→ TASK REQUIREMENTS
Select every line containing the word "left" from the material, and copy those lines.

→ DATA LISTING
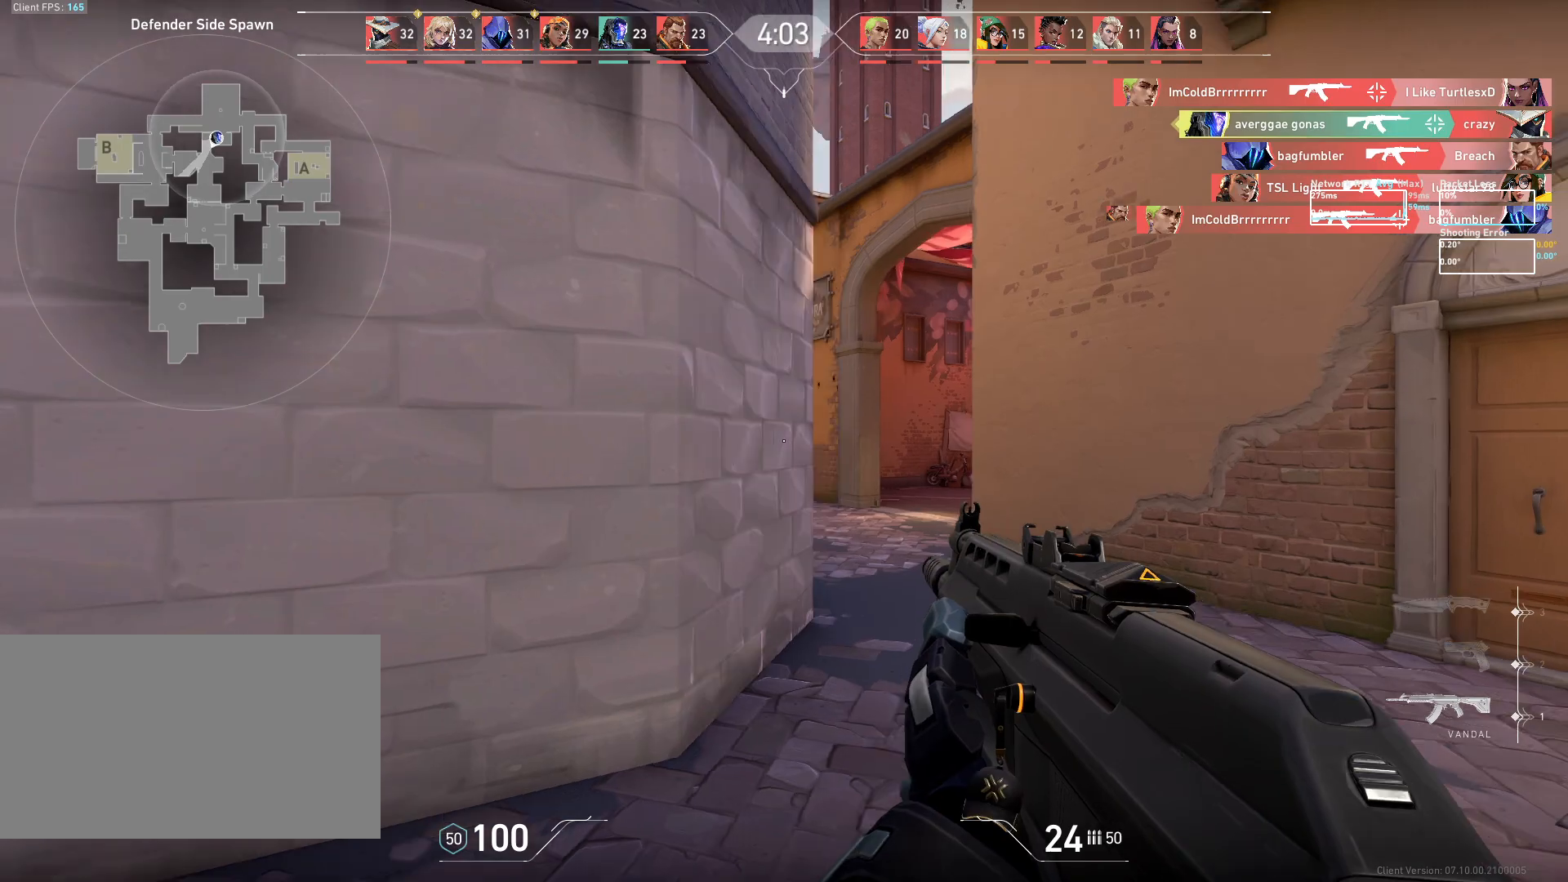
{"keys": ["d"], "mouse": [], "events": []}
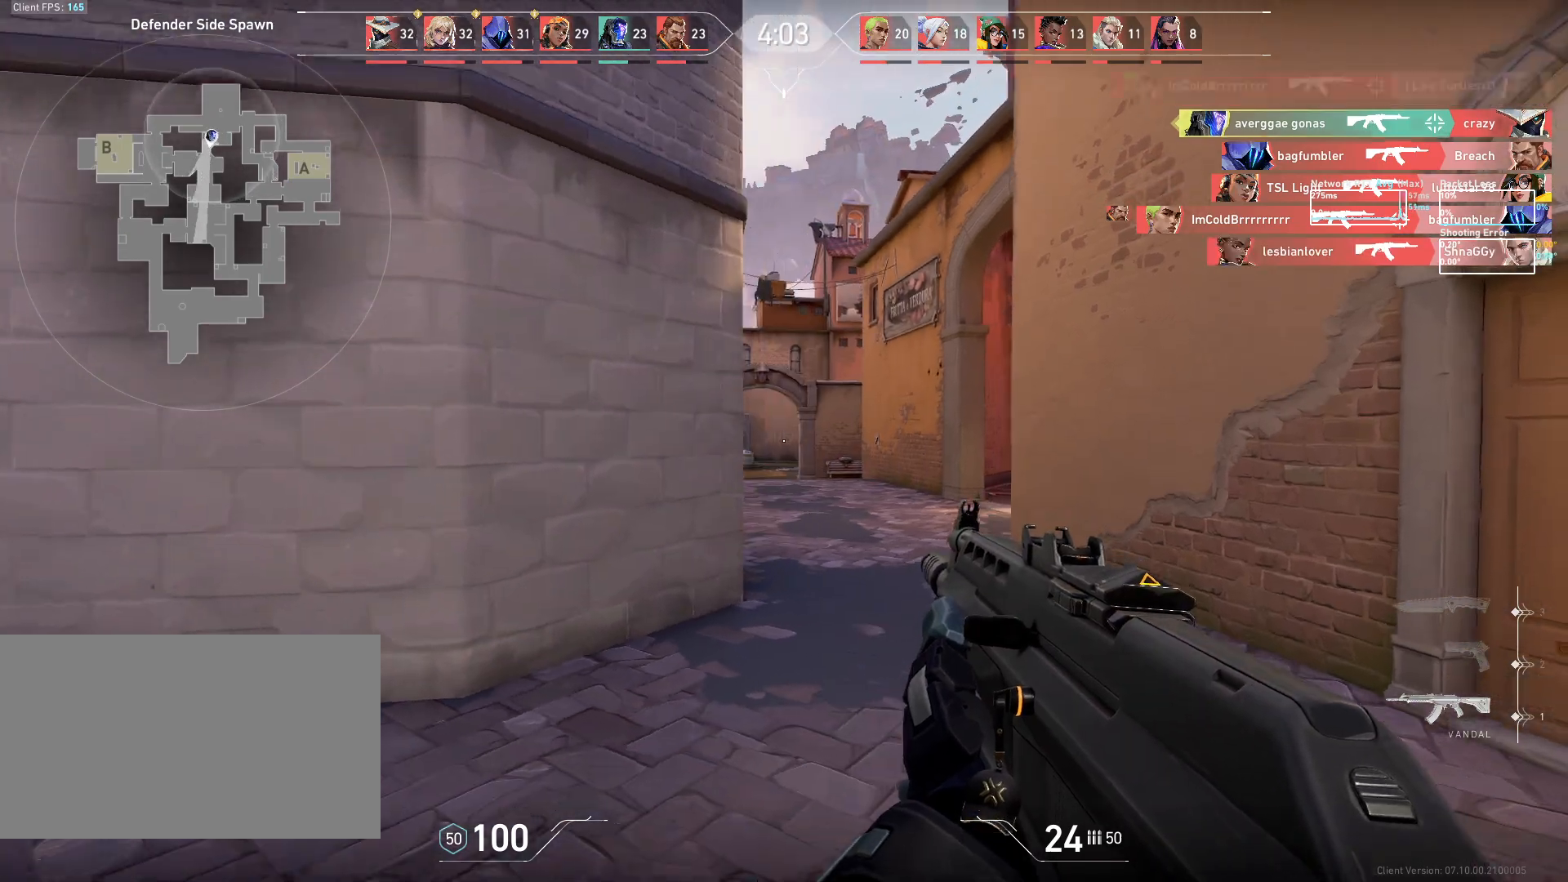
{"keys": ["d", "w"], "mouse": [], "events": [[83, "w", "down"], [233, "d", "up"], [467, "d", "down"]]}
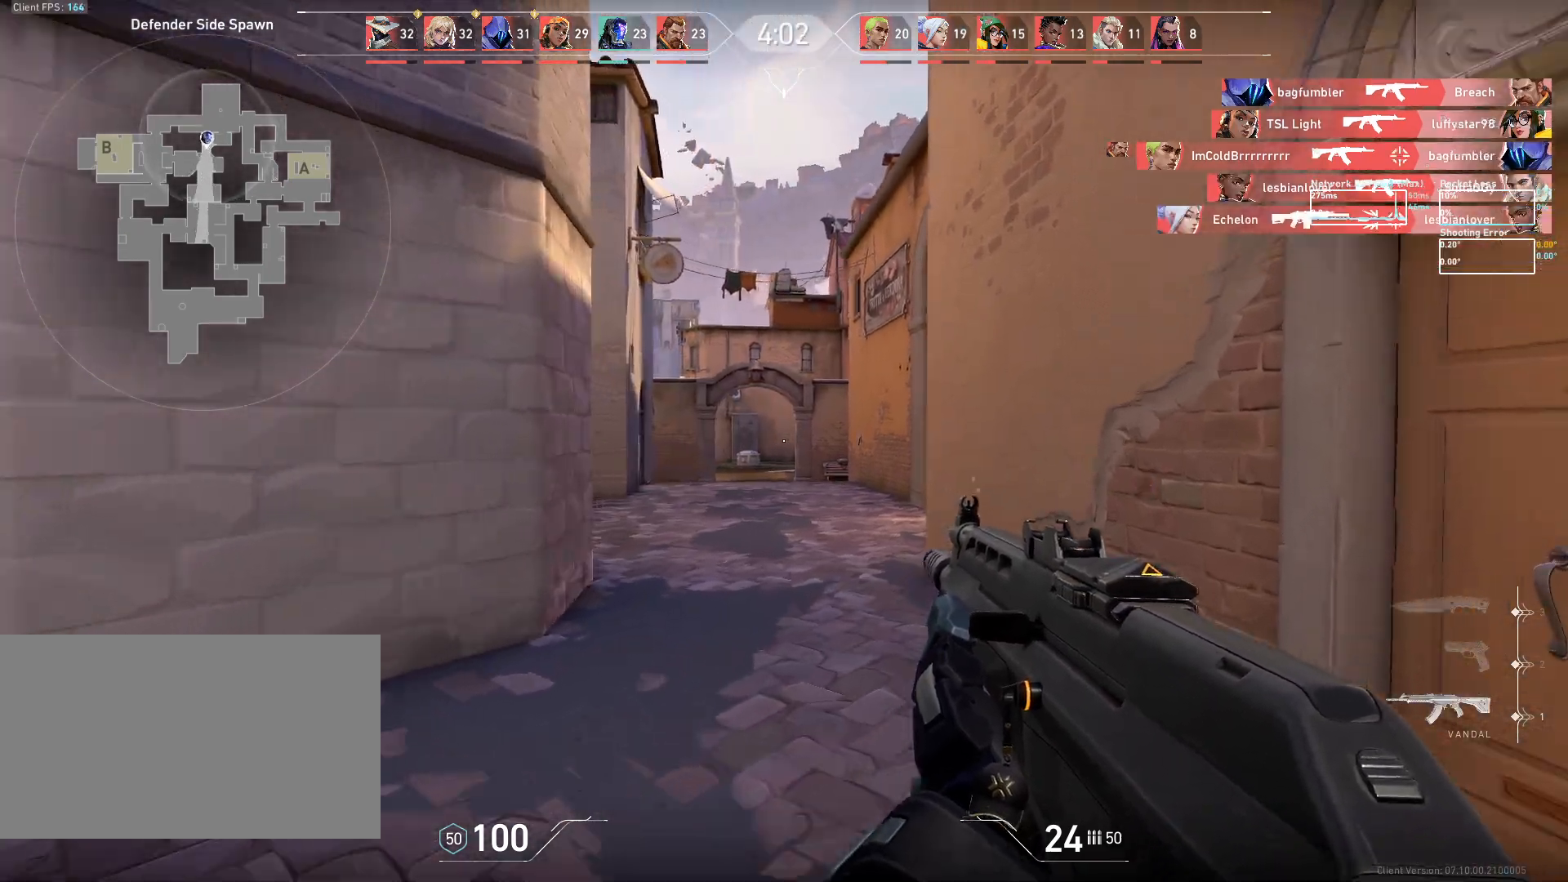
{"keys": ["d"], "mouse": [], "events": [[117, "w", "up"]]}
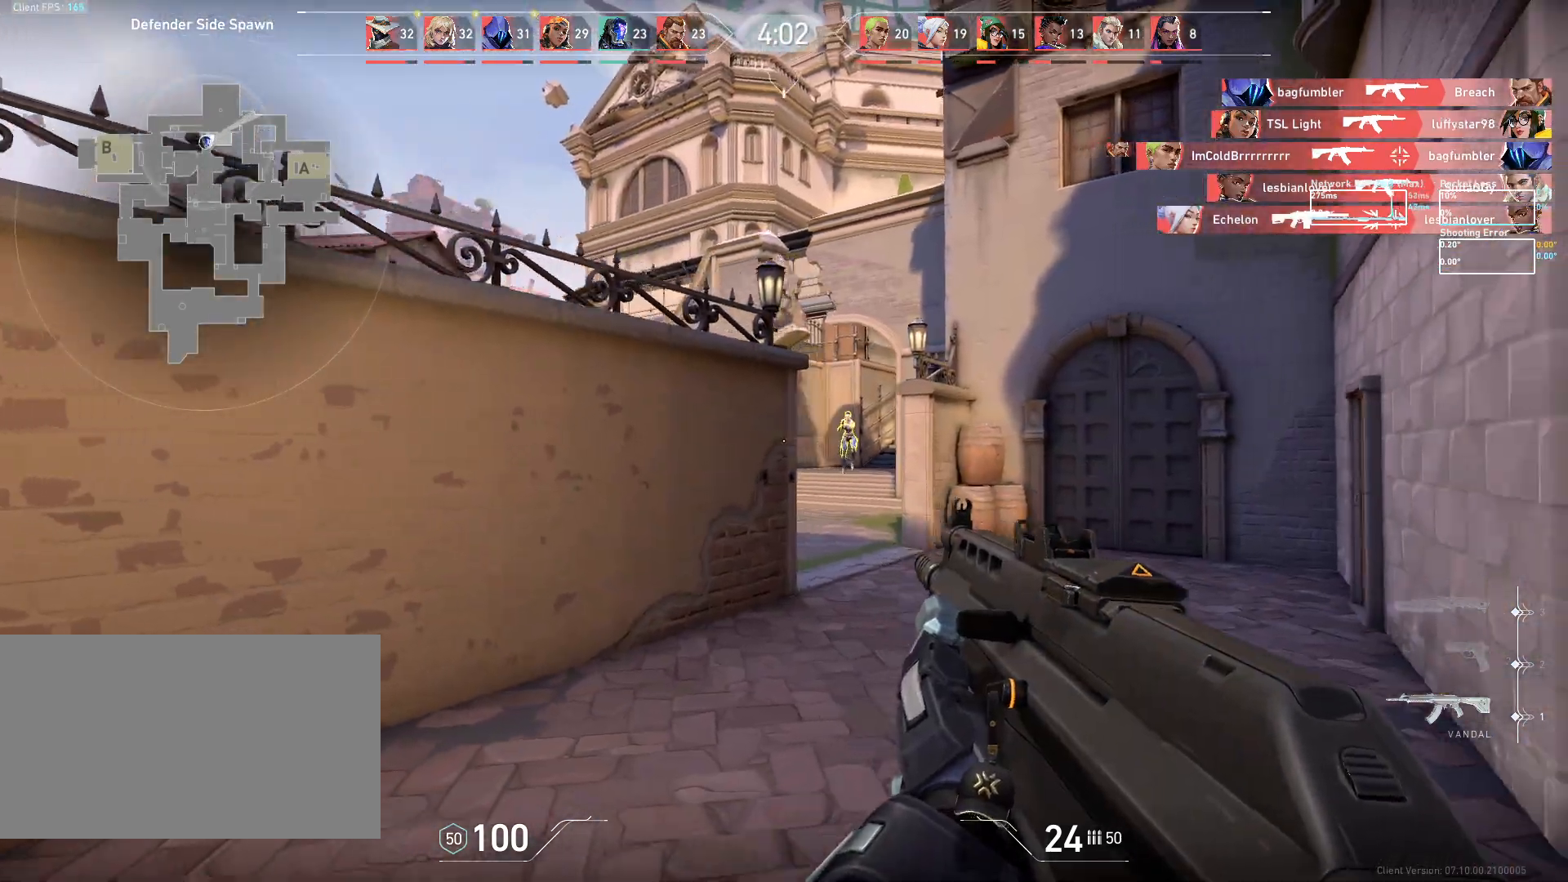
{"keys": ["a"], "mouse": ["left"], "events": [[117, "d", "up"], [233, "mouse_left", "down"], [283, "a", "down"]]}
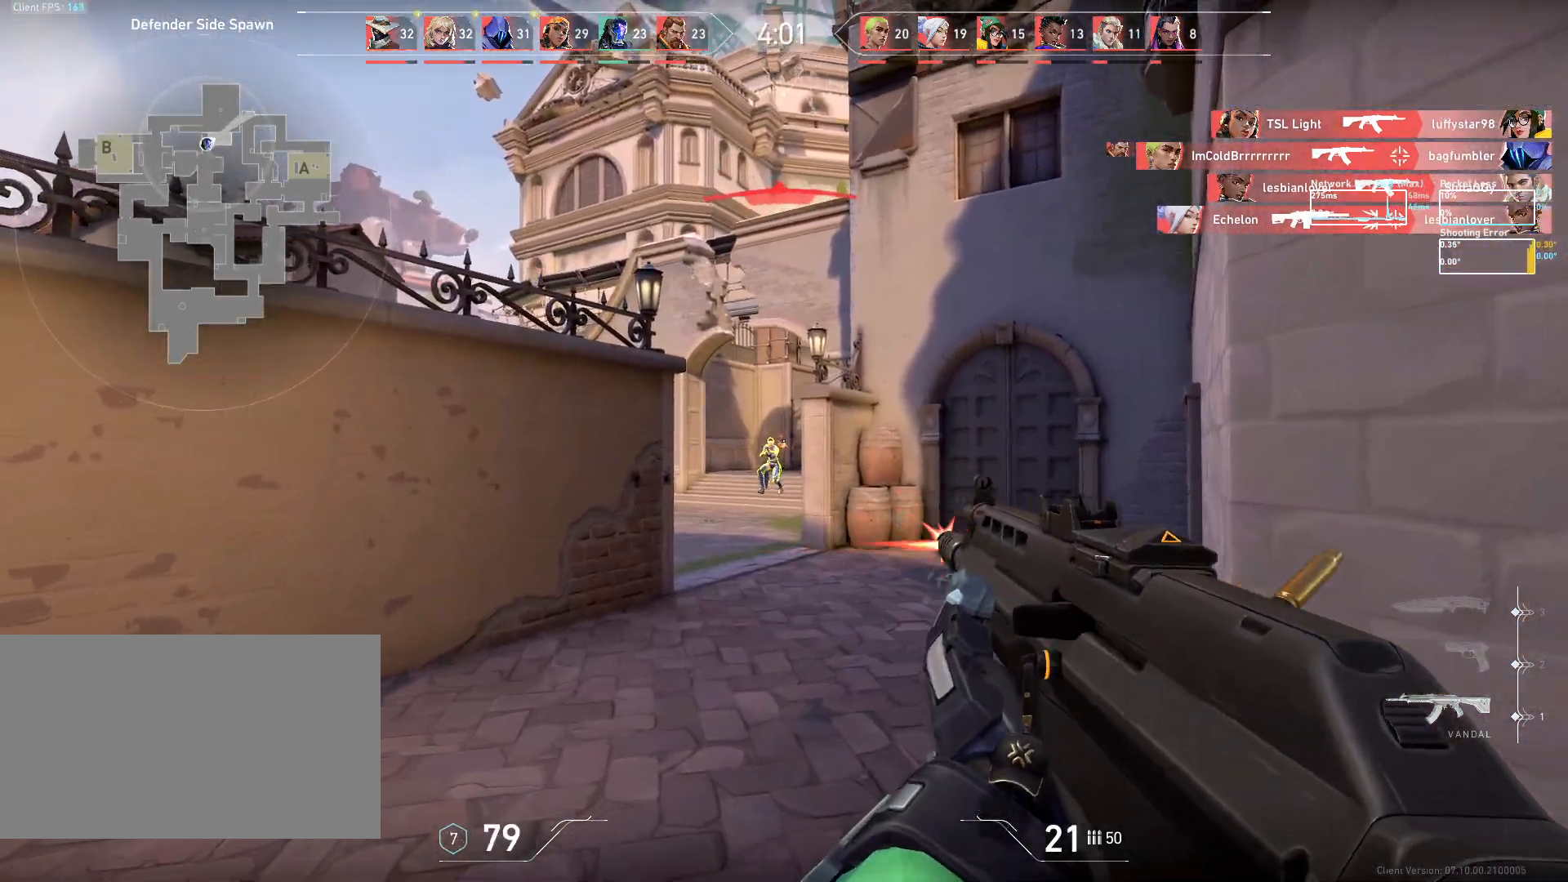
{"keys": [], "mouse": ["left"], "events": [[50, "a", "up"], [50, "mouse_left", "up"], [183, "mouse_left", "down"]]}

→ RESPONSE TO THE TASK
{"keys": ["a"], "mouse": ["left"], "events": [[117, "d", "up"], [233, "mouse_left", "down"], [283, "a", "down"]]}
{"keys": [], "mouse": ["left"], "events": [[50, "a", "up"], [50, "mouse_left", "up"], [183, "mouse_left", "down"]]}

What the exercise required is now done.